Novelist takes on JFK assassination in ‘Third Bullet’

2/3/2013
BY DAVID MARTINDALE
FORT WORTH STAR-TELEGRAM

Someone should have asked a sniper.

That’s what Stephen Hunter — a bestselling novelist who created Bob Lee Swagger, the best shooter there ever was, the Gun Whisperer — believes.

The gaping hole in most Kennedy assassination theories, Hunter says, is that the theorists, even those attached to the original Warren Commission, don’t know the first thing about shooting, ballistics, or angles.

“Looking at the body of assassination material,” the author says, “too many people who knew too little have said too much.”

Hunter’s action-packed new thriller, The Third Bullet puts Swagger on the case, and introduces a shockingly plausible alternative to the Lee Harvey Oswald “lone gunman” explanation.

Without giving too much away, it involves a conspiracy of just three people, a sharpshooter hidden in the neighboring Dal-Tex Building, and an “exploding” bullet that leaves no forensic trace.

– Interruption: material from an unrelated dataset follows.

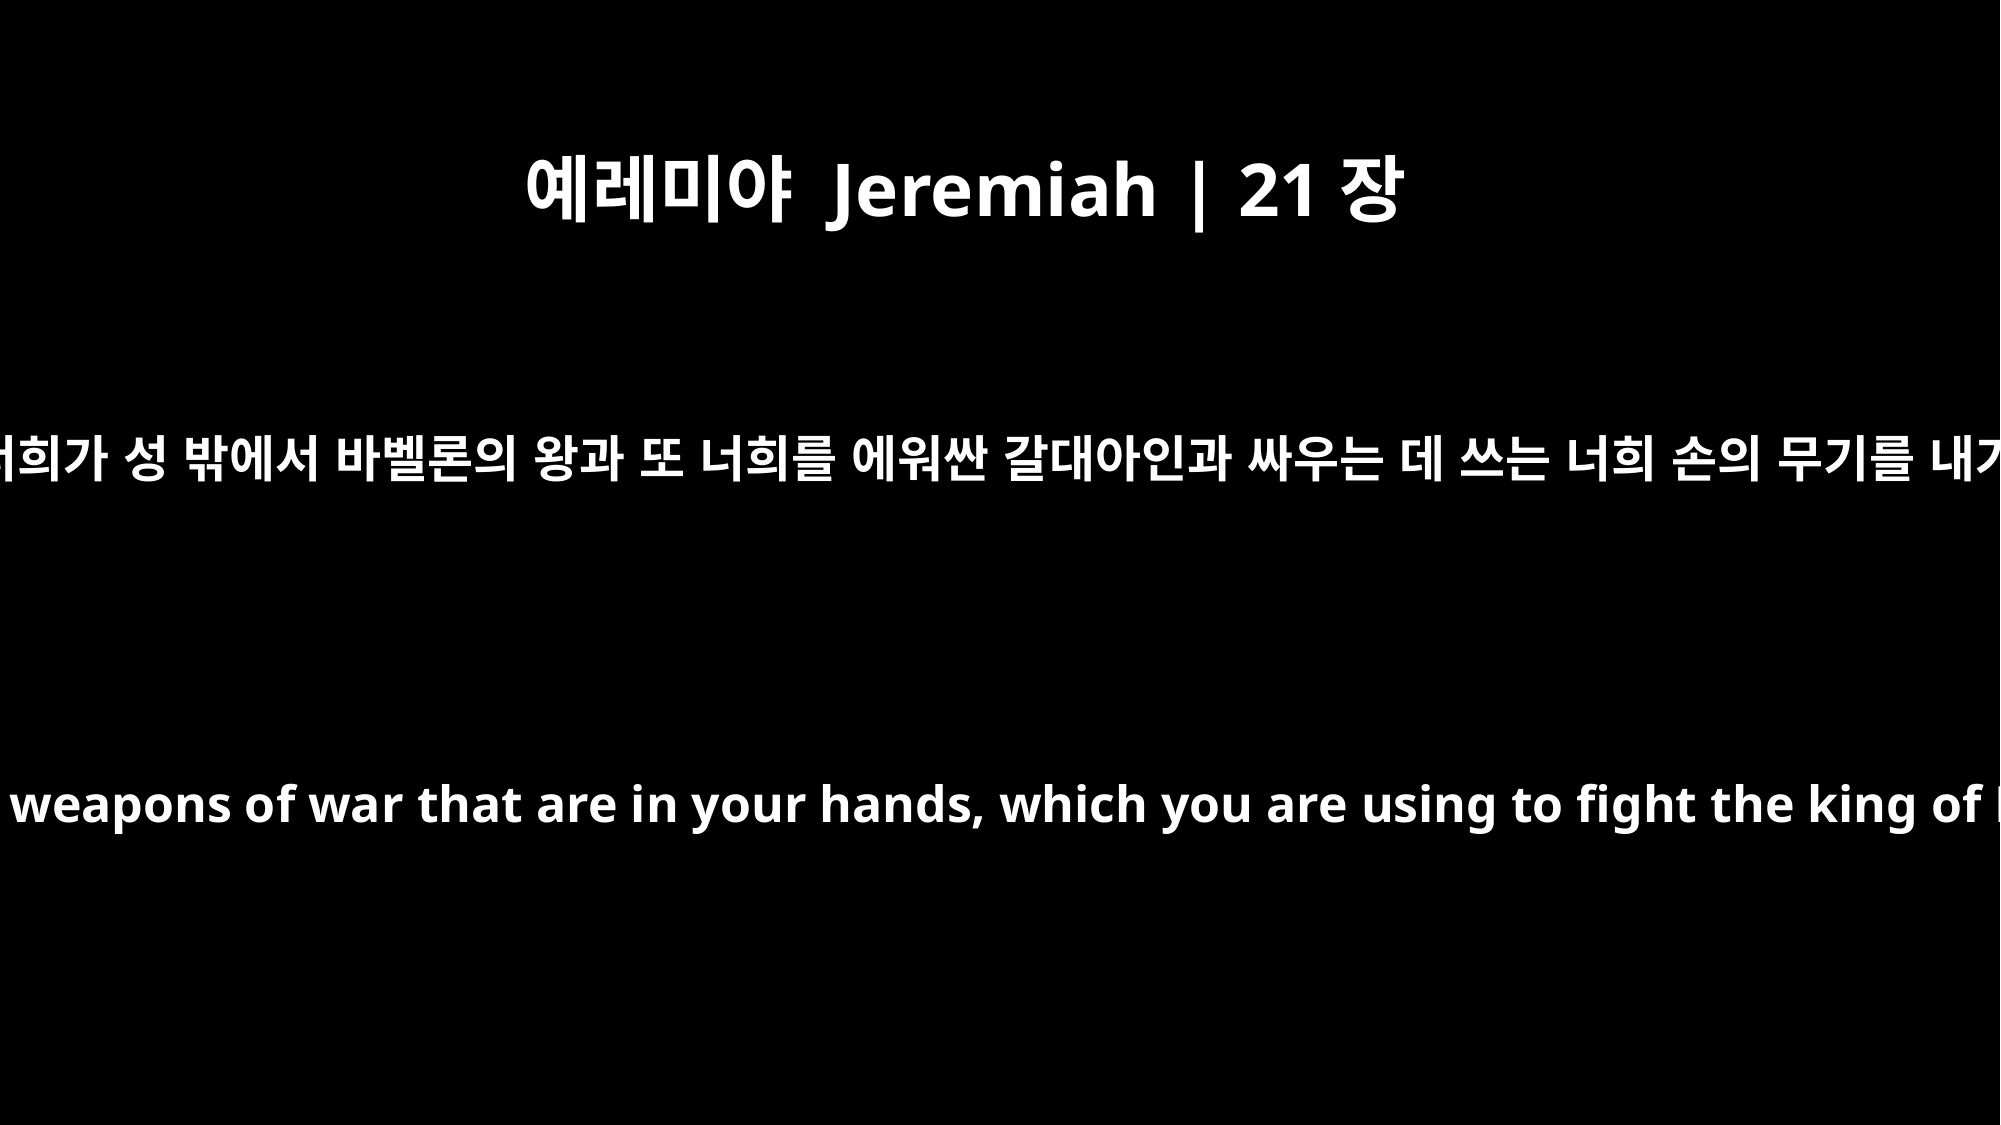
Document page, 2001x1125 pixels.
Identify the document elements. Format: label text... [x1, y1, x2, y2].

text_box 4 이스라엘의 하나님 여호와께서 이와 같이 말씀하시되 보라 너희가 성 밖에서 바벨론의 왕과 또 너희를 에워싼 갈대아인과 싸우는 데 쓰는 너희 손의 무기를 내가 뒤로 돌릴 것이요 그것들을 이 성 가운데 모아들이리라 [0, 359, 2000, 495]
text_box `This is what the LORD, the God of Israel, says: I am about to turn against you the weapons of war that are in your hands, which you are using to fight the king of Babylon and the Babylonians who are outside the wall besieging you. And I will gather them inside this city. [0, 764, 2000, 900]
text_box 예레미야 Jeremiah | 21장 [510, 136, 1422, 239]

But ultimately it makes no difference if experts try to pick apart his scenario, because there’s a safety net for Hunter: His book is a work of fiction, and is not presented as revelatory findings and gospel truth.

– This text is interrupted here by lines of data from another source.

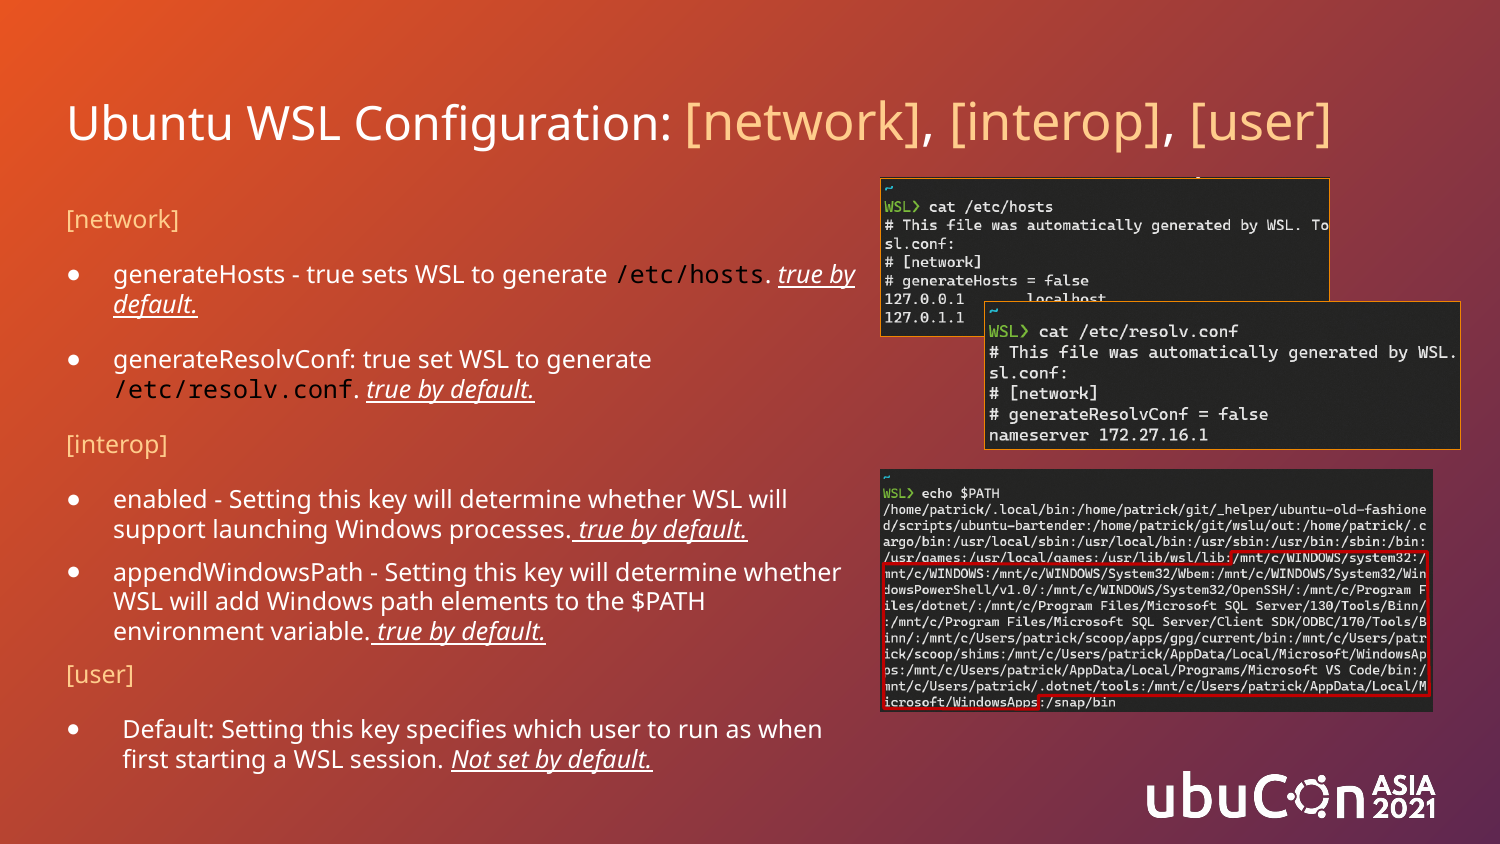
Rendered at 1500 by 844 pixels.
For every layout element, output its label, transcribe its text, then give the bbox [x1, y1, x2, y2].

picture [880, 469, 1433, 713]
picture [880, 177, 1461, 450]
picture [1137, 771, 1450, 822]
list [network] generateHosts - true sets WSL to generate /etc/hosts. true by default. generateResolvConf: true set WSL to generate /etc/resolv.conf. true by default. [interop] enabled - Setting this key will determine whether WSL will support launching Windows processes. true by default. appendWindowsPath - Setting this key will determine whether WSL will add Windows path elements to the $PATH environment variable. true by default. [user] Default: Setting this key specifies which user to run as when first starting a WSL session. Not set by default. [51, 189, 872, 750]
title Ubuntu WSL Configuration: [network], [interop], [user] [51, 72, 1449, 167]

The Third Bullet is Hunter’s eighth book about Bob Lee Swagger, who’s part John Wayne, part Ted Williams, part Audie Murphy. In Vietnam, he earned the nickname “Bob the Nailer” because of his prowess with a rifle. The things he can make a bullet do boggle the mind.

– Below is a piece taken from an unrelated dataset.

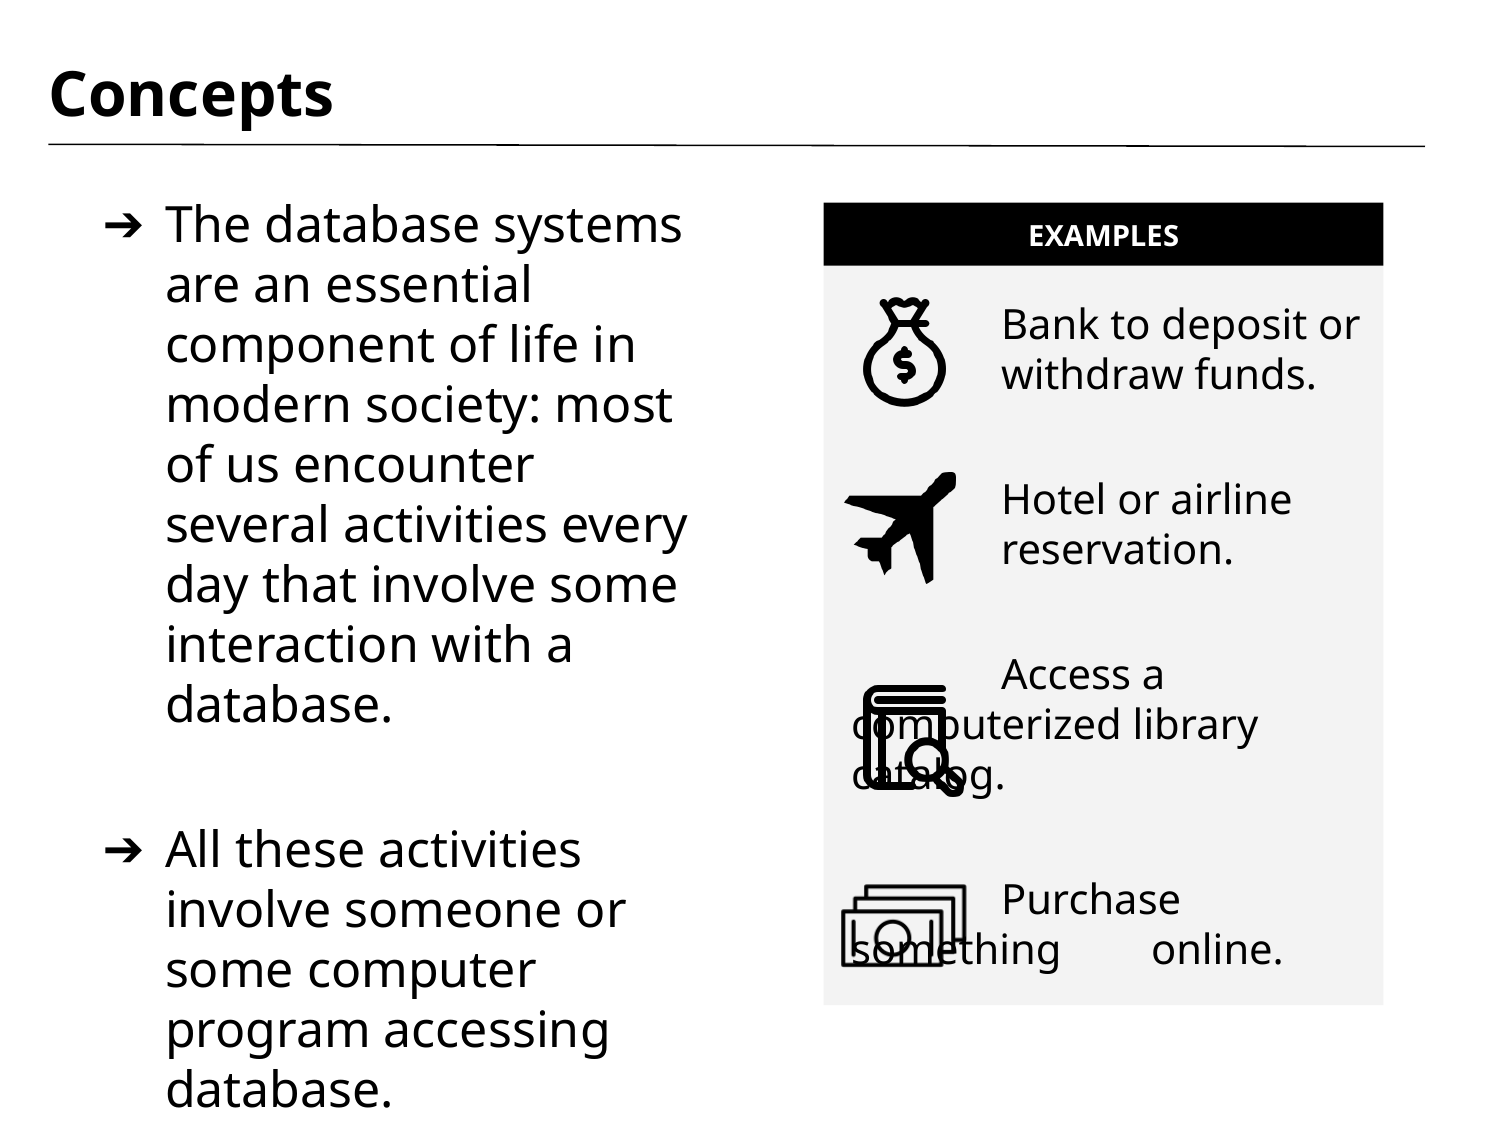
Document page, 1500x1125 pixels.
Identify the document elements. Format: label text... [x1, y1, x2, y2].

Alas, Swagger is a fictional character.

But Hunter, who visited the requisite Dallas landmarks, including the Dal-Tex Building, from which a “second shooter” could have theoretically fired the fatal bullet, is hardly a rookie.

He’s not a firearms savant like the character he invented, he concedes. “But I’m a guy who, from age 3 onward, has loved and been attracted to and been absorbed by guns.”

Hunter maintains that he is one of the first people to bring that kind of knowledge to this historic mystery.

“It’s not something you can pick up from reading a few copies of Guns & Ammo,” he says. “You have to know the culture. You have to know what is possible and what isn’t. You have to develop an ear for what is authentic and for what is just hooey.”

Hunter also vetted the ballistics issues with experts.

The Third Bullet casts serious doubts about Oswald, a lifelong ne’er-do-well, and whether he was capable of succeeding as the shooter.

For example, when Swagger wonders why Oswald didn’t take the obvious shot, when Kennedy was closest to the Texas School Book Depository and was a barely moving target, only to take three rushed shots as the motorcade pulled away, the reader will wonder the same thing.

What’s more, when Swagger speaks disparagingly of Oswald’s WWII-era mail-order Mannlicher-Carcano, a badly built Italian rifle with an ineptly mounted scope, raising the question of whether Oswald could have hit anything he aimed at.

But remember, The Third Bullet is a thriller, so it’s possible not only for Swagger to raise interesting questions, but also to solve the mystery and even mete out justice 50 years after the crime.

Let’s see your typical JFK conspiracy theorist pull off that trick.

The Third Bullet by Stephen Hunter (Simon & Schuster; 496 pages; $26.99).